Messrs. Haber and Geary had asked Judge Rangos to allow them to review the source code under a protective order that would have prohibited them from sharing it, in order to address concerns by Cybergenetics about its trade secrets being exposed.
Courts in at least seven states have admitted TrueAllele results as evidence, against objections by defense lawyers whose clients have been linked to crimes by the software, which was developed by computer scientist Mark Perlin.
Law enforcement authorities have turned to TrueAllele to help them overcome a common hurdle in crime labs: making sense of DNA from multiple people that commingles on gun grips, clothing and victims. Such mixtures are often too complex for crime labs to sort, leading them to declare DNA evidence inconclusive more than half the time, experts say.

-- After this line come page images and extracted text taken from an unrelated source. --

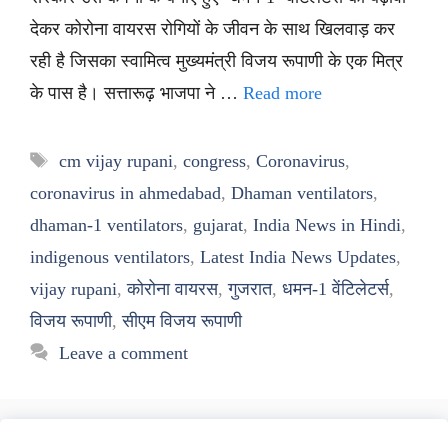
देकर कोरोना वायरस रोगियों के जीवन के साथ खिलवाड़ कर
रही है जिसका स्वामित्व मुख्यमंत्री विजय रूपाणी के एक मित्र
के पास है। सत्तारूढ़ भाजपा ने …
Read more
Tags
cm vijay rupani
,
congress
,
Coronavirus
,
coronavirus in ahmedabad
,
Dhaman ventilators
,
dhaman-1 ventilators
,
gujarat
,
India News in Hindi
,
indigenous ventilators
,
Latest India News Updates
,
vijay rupani
,
कोरोना वायरस
,
गुजरात
,
धमन-1 वेंटिलेटर्स
,
विजय रूपाणी
,
सीएम विजय रूपाणी
Leave a comment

After DNA evidence is collected, analysts convert it into signals that appear as peaks and valleys. Most labs discard signals that don’t rise above certain thresholds, but TrueAllele uses all the data to tease apart a DNA mixture, separating the genetic types of each person in the sample so they can be compared with the DNA of suspects, according to Mr. Perlin.
Mr. Perlin has offered to let defense lawyers conduct their own tests on the software to satisfy themselves of its reliability. They have countered that tests alone can’t reveal what assumptions the software makes about sample degradation, for example, or how it isolates real signals from mere noise.
“Judge Rangos concurs with other courts,” Mr. Mark Perlin said in a statement on his company’s website. “Scientists test executable software programs on real data; they do not read source code text.” 
Mike Manko, a spokesman for Allegheny County District Attorney Stephen A. Zappala Jr., declined to comment.
In Mr. Robinson’s case, investigators found a black bandanna near the scene of the killings that a witness said was worn by the shooter. They sent it to the county crime lab to see if it bore the DNA of their top suspect, Mr. Robinson. The lab found a mixture of DNA from at least three people on the bandanna and deemed it too complex to analyze, according to the January 2014 lab report.
TrueAllele concluded Mr. Robinson’s DNA was on the garment. The report on the software’s findings described the match as “5.7 billion times more probable than a coincidental match to an unrelated black person.”